The adult version of play is to shovel the sidewalk, brush off the car and dig out short bull dozed entry ways and exits for the car.
I step out the door and feel an excitement to be able to stand in such a beautiful place. The old trees planted in the 1950’s were once all along the street but some have survived. Some stand arching over the sidewalk, framing the vanishing point of the end of the street five blocks away. It is an unadulterated exquisite moment.
I slide my yellow plastic shovel along the walk way to clear a path for the phantom visitors in my mind. Only the mail person usually comes to the house but it is almost time for my winter guests to appear in my bed and breakfast.

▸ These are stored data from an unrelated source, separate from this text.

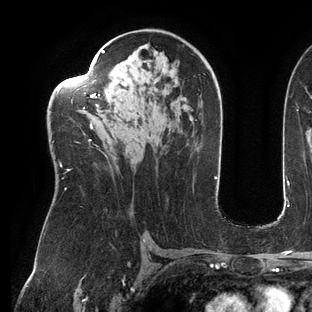
Breast MRI (dynamic contrast-enhanced), one axial slice. Position 79 of 144 along the scan axis. Cropped to one breast. Dynamic contrast-enhanced series, time point 2 of 6 at this slice position (early post-contrast). 3 T. TE 2.7 ms, TR 6.5 ms. 1.2 mm slice thickness. 312 × 312 image matrix. Female patient.
Structures marked on this image (semi-automatic segmentation, software-assisted and operator-edited):
- enhancing-tissue mask used for the functional tumour volume (all voxels passing the contrast-enhancement thresholds inside the analysis volume; usually the tumour): bounding box (x1, y1, x2, y2) in pixels: (53, 50, 105, 190)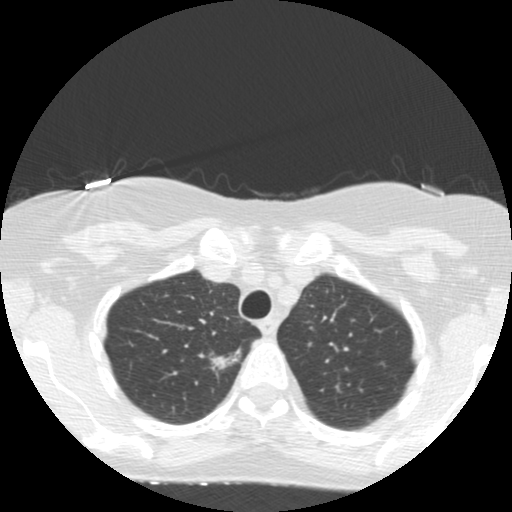
Low-dose screening chest CT, one axial slice. Slice 124 of 155 in the series (ordered by position). Reconstruction kernel STANDARD. 120 kVp. Lung window (W 1500 / L -600 HU). 512 × 512 image matrix, field of view 300 × 300 mm.
Structures marked on this image (manually delineated by an expert):
- lesion 1 (tumor, upper lobe of right lung): bounding box (x1, y1, x2, y2) in pixels: (210, 348, 241, 370)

Being careful not to catch the shovel edge on the ridge seam in the cement, I move the new snow in one long swipe in front of three houses. And then I begin to clear what will be only this amount of time from the layers of snow. More will come. There is no sense of staying clear, being done. There is just the walking and rhythmic sweep of the shovel.
My neighbour comes out of his house and he begins to sweep off my car. We talk about the one legged crow sitting in the tree overhead that his wife keeps alive by feeding it. We talk about the widower pigeon that my neighbour has named but I can’t remember what exactly. I know the pigeon by his color, shape and markings.
My neighbour talks to the pigeon and to the crow and promises them food as soon as he is done. But he is having fun. He moves down the block clearing other people’s landholding sidewalks because his shovel is filling up. He leaves a mark revealing cement not twenty minutes from the time I have cleared the area.
When I go into the house, I feel good. The conversation was not begun. It began almost 20 years ago when we talked over the fence from spring to fall. It is on going, effortless.
When I next go out, I see the footprints of the pigeon spinning out from the circle of bird seed. And further down the one foot print from the crow by the pile of peanuts.
More snow is falling, and the trees are holding it close. It is Christmas.